Problem requirements: Print the lines below word for word, leaving out the pictures.

Data for this task:
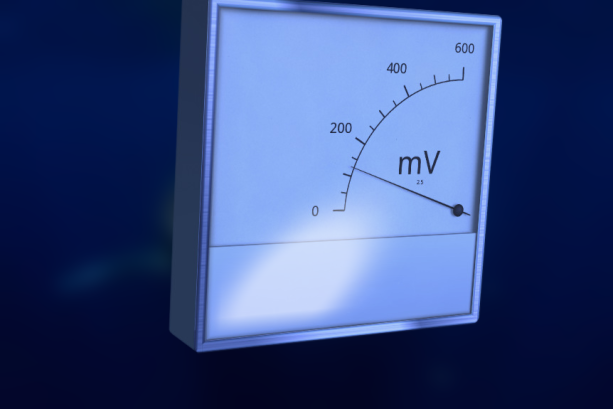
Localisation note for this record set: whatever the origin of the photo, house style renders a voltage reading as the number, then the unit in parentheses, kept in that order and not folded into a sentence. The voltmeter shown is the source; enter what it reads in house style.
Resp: 125 (mV)
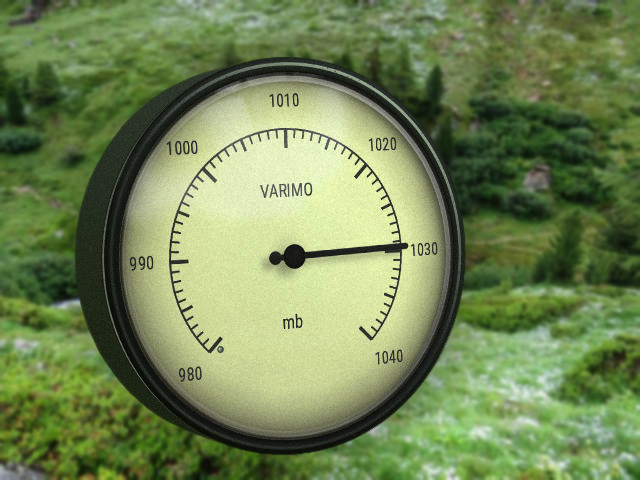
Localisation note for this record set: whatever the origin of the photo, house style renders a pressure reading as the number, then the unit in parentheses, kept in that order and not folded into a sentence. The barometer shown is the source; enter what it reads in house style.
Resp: 1029.5 (mbar)
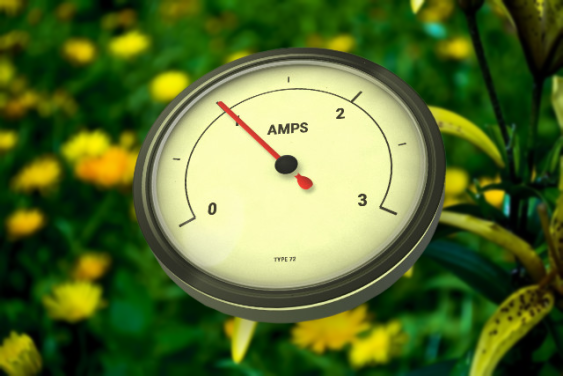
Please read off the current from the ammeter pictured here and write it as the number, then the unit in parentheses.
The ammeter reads 1 (A)
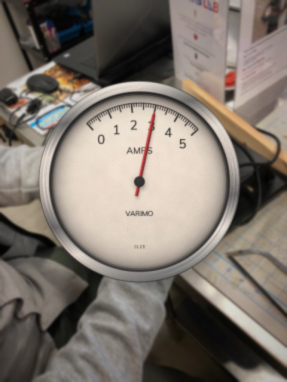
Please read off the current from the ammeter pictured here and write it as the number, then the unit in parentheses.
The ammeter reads 3 (A)
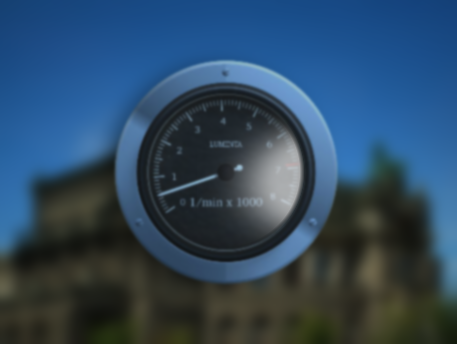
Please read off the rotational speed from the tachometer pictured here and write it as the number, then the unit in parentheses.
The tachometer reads 500 (rpm)
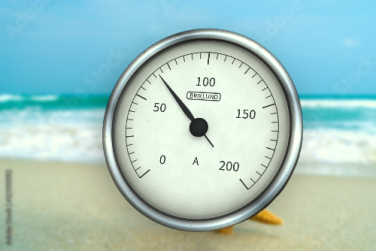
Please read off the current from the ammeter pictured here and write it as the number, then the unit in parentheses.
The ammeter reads 67.5 (A)
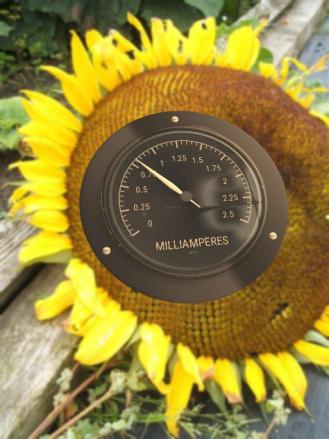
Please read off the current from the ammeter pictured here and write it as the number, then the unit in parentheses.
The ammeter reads 0.8 (mA)
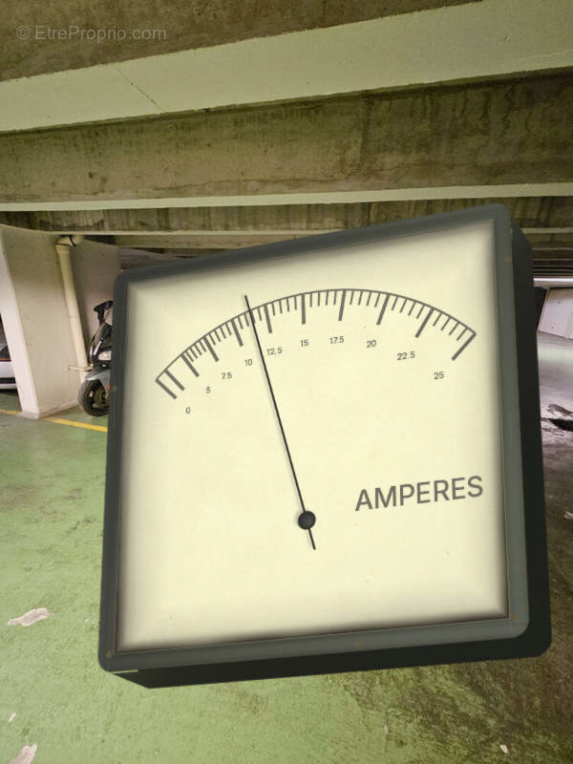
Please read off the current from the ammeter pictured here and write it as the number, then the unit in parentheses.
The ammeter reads 11.5 (A)
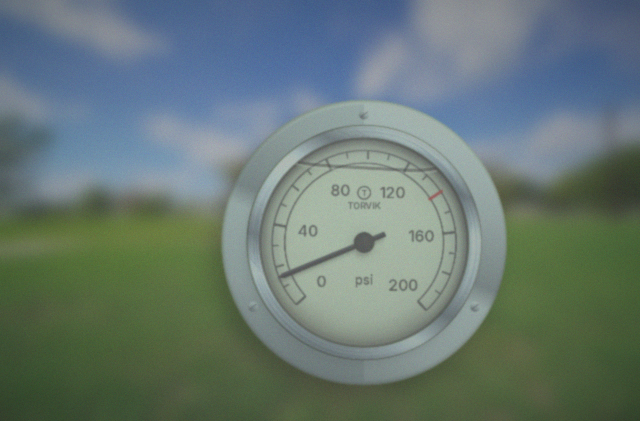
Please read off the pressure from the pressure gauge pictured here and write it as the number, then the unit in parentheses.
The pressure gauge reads 15 (psi)
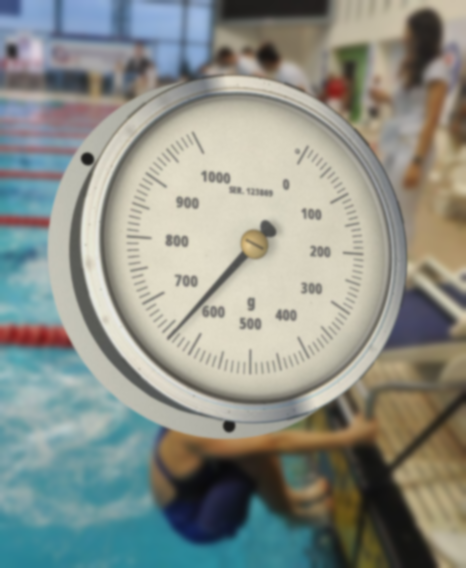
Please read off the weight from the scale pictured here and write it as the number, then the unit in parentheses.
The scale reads 640 (g)
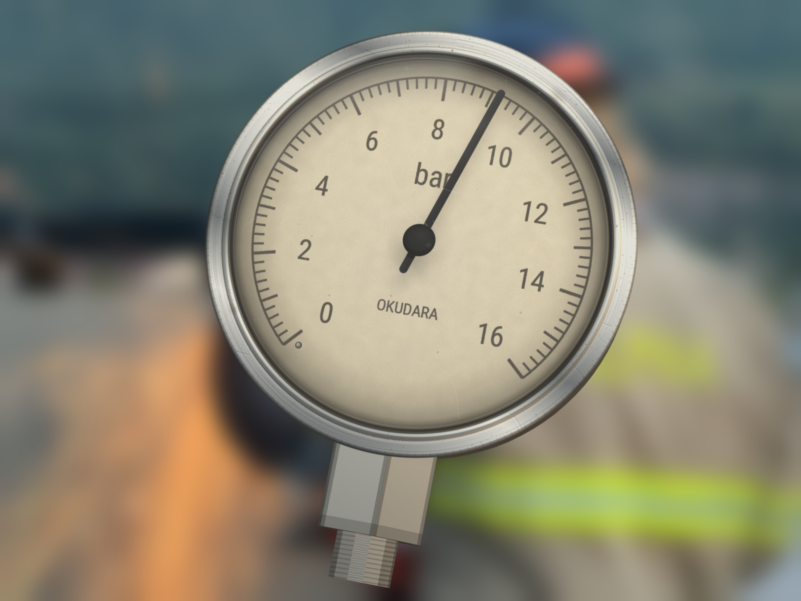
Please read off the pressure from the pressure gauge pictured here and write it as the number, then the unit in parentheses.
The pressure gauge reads 9.2 (bar)
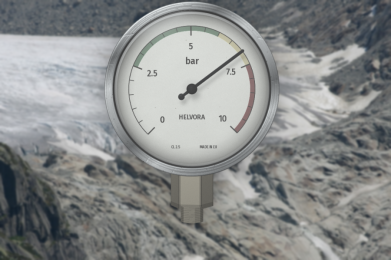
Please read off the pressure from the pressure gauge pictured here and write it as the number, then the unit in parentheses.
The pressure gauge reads 7 (bar)
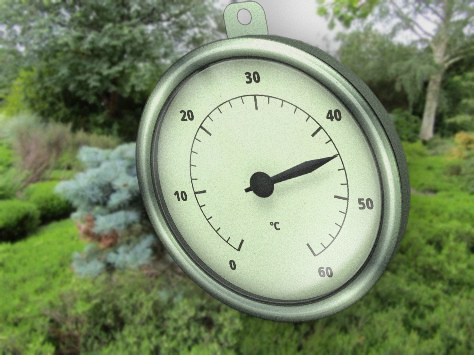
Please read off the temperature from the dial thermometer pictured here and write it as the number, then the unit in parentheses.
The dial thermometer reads 44 (°C)
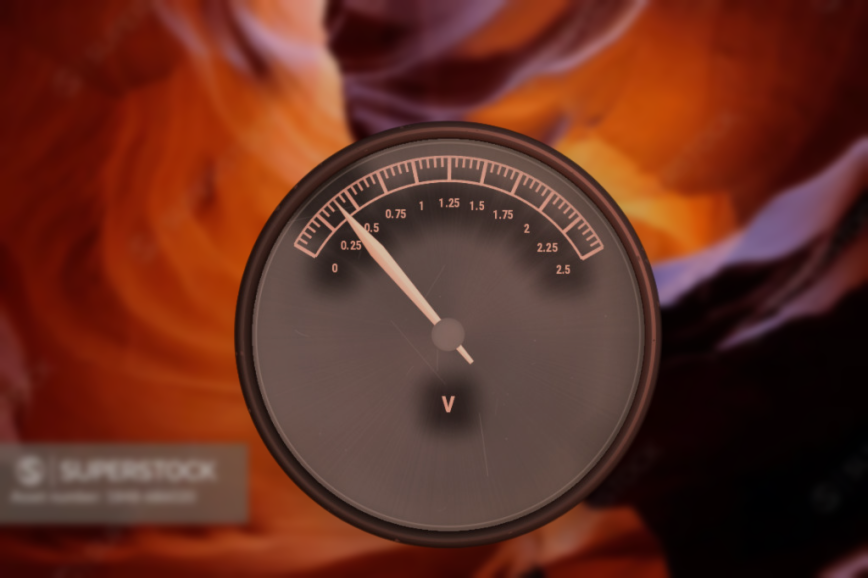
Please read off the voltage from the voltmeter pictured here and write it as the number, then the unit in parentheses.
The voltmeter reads 0.4 (V)
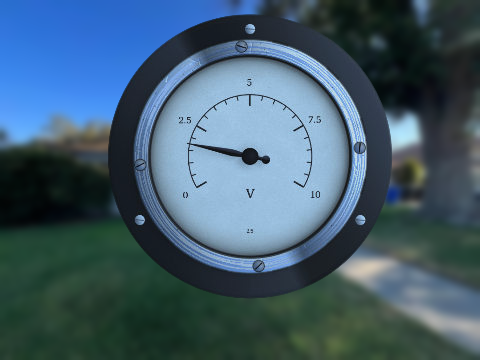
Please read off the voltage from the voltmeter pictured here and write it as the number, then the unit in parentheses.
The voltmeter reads 1.75 (V)
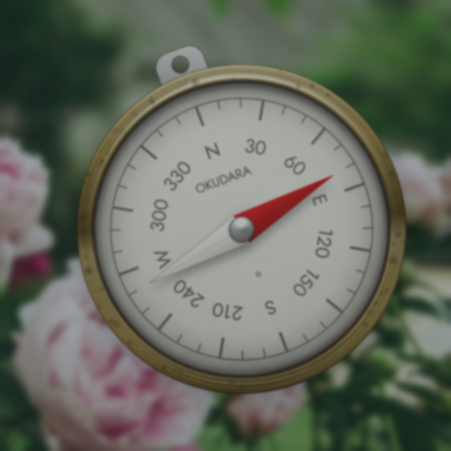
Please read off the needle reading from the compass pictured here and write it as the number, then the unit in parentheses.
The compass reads 80 (°)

Task answer:
Localisation note for this record set: whatever the origin of the photo, house style renders a voltage reading as the number, then the unit in parentheses, kept in that order and not folded into a sentence. The voltmeter shown is the source; enter what it reads in house style.
Resp: 125 (mV)
Localisation note for this record set: whatever the origin of the photo, house style renders a pressure reading as the number, then the unit in parentheses, kept in that order and not folded into a sentence. The barometer shown is the source; enter what it reads in house style.
Resp: 1029.5 (mbar)
Please read off the current from the ammeter pictured here and write it as the number, then the unit in parentheses.
The ammeter reads 1 (A)
Please read off the current from the ammeter pictured here and write it as the number, then the unit in parentheses.
The ammeter reads 3 (A)
Please read off the rotational speed from the tachometer pictured here and write it as the number, then the unit in parentheses.
The tachometer reads 500 (rpm)
Please read off the current from the ammeter pictured here and write it as the number, then the unit in parentheses.
The ammeter reads 67.5 (A)
Please read off the current from the ammeter pictured here and write it as the number, then the unit in parentheses.
The ammeter reads 0.8 (mA)
Please read off the current from the ammeter pictured here and write it as the number, then the unit in parentheses.
The ammeter reads 11.5 (A)
Please read off the pressure from the pressure gauge pictured here and write it as the number, then the unit in parentheses.
The pressure gauge reads 15 (psi)
Please read off the weight from the scale pictured here and write it as the number, then the unit in parentheses.
The scale reads 640 (g)
Please read off the pressure from the pressure gauge pictured here and write it as the number, then the unit in parentheses.
The pressure gauge reads 9.2 (bar)
Please read off the pressure from the pressure gauge pictured here and write it as the number, then the unit in parentheses.
The pressure gauge reads 7 (bar)
Please read off the temperature from the dial thermometer pictured here and write it as the number, then the unit in parentheses.
The dial thermometer reads 44 (°C)
Please read off the voltage from the voltmeter pictured here and write it as the number, then the unit in parentheses.
The voltmeter reads 0.4 (V)
Please read off the voltage from the voltmeter pictured here and write it as the number, then the unit in parentheses.
The voltmeter reads 1.75 (V)
Please read off the needle reading from the compass pictured here and write it as the number, then the unit in parentheses.
The compass reads 80 (°)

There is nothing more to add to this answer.